- What you are asked to do
Here is the task for the listing below: output exactly the lines from the one containing "Project Gallery" through the one containing "(1) Basic Exercises", and leave out the pictures.

BEGIN

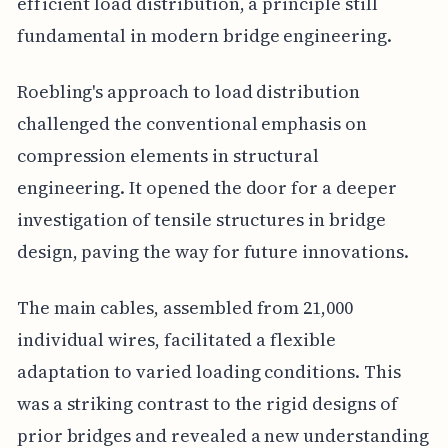
efficient load distribution, a principle still
fundamental in modern bridge engineering.
Roebling's approach to load distribution
challenged the conventional emphasis on
compression elements in structural
engineering. It opened the door for a deeper
investigation of tensile structures in bridge
design, paving the way for future innovations.
The main cables, assembled from 21,000
individual wires, facilitated a flexible
adaptation to varied loading conditions. This
was a striking contrast to the rigid designs of
prior bridges and revealed a new understanding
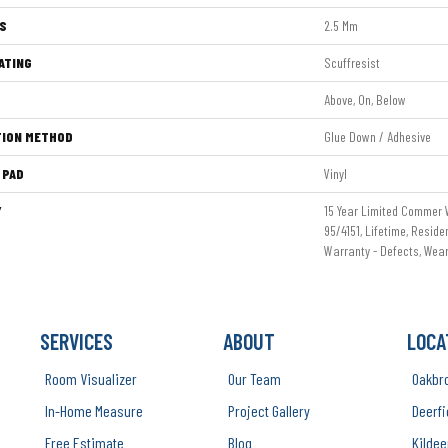
S
2.5 Mm
ATING
Scuffresist
Above, On, Below
TION METHOD
Glue Down / Adhesive
 PAD
Vinyl
Y
15 Year Limited Commer
95/4151, Lifetime, Reside
Warranty - Defects, Wea
SERVICES
ABOUT
LOCA
Room Visualizer
Our Team
Oakbr
In-Home Measure
Project Gallery
Deerfi
Free Estimate
Blog
Kildee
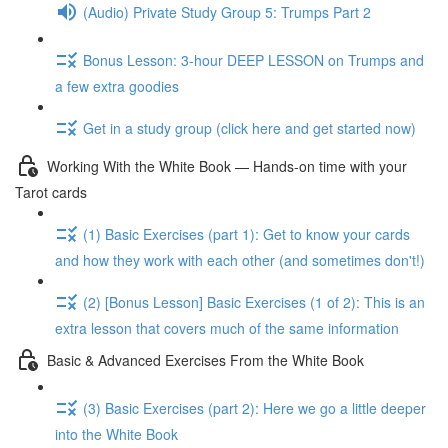
(Audio) Private Study Group 5: Trumps Part 2
Bonus Lesson: 3-hour DEEP LESSON on Trumps and
a few extra goodies
Get in a study group (click here and get started now)
Working With the White Book — Hands-on time with your
Tarot cards
(1) Basic Exercises (part 1): Get to know your cards
and how they work with each other (and sometimes don't!)
(2) [Bonus Lesson] Basic Exercises (1 of 2): This is an
extra lesson that covers much of the same information
Basic & Advanced Exercises From the White Book
(3) Basic Exercises (part 2): Here we go a little deeper
into the White Book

END

- Result below
Project Gallery
Deerfi
Free Estimate
Blog
Kildee
(Audio) Private Study Group 5: Trumps Part 2
Bonus Lesson: 3-hour DEEP LESSON on Trumps and
a few extra goodies
Get in a study group (click here and get started now)
Working With the White Book — Hands-on time with your
Tarot cards
(1) Basic Exercises (part 1): Get to know your cards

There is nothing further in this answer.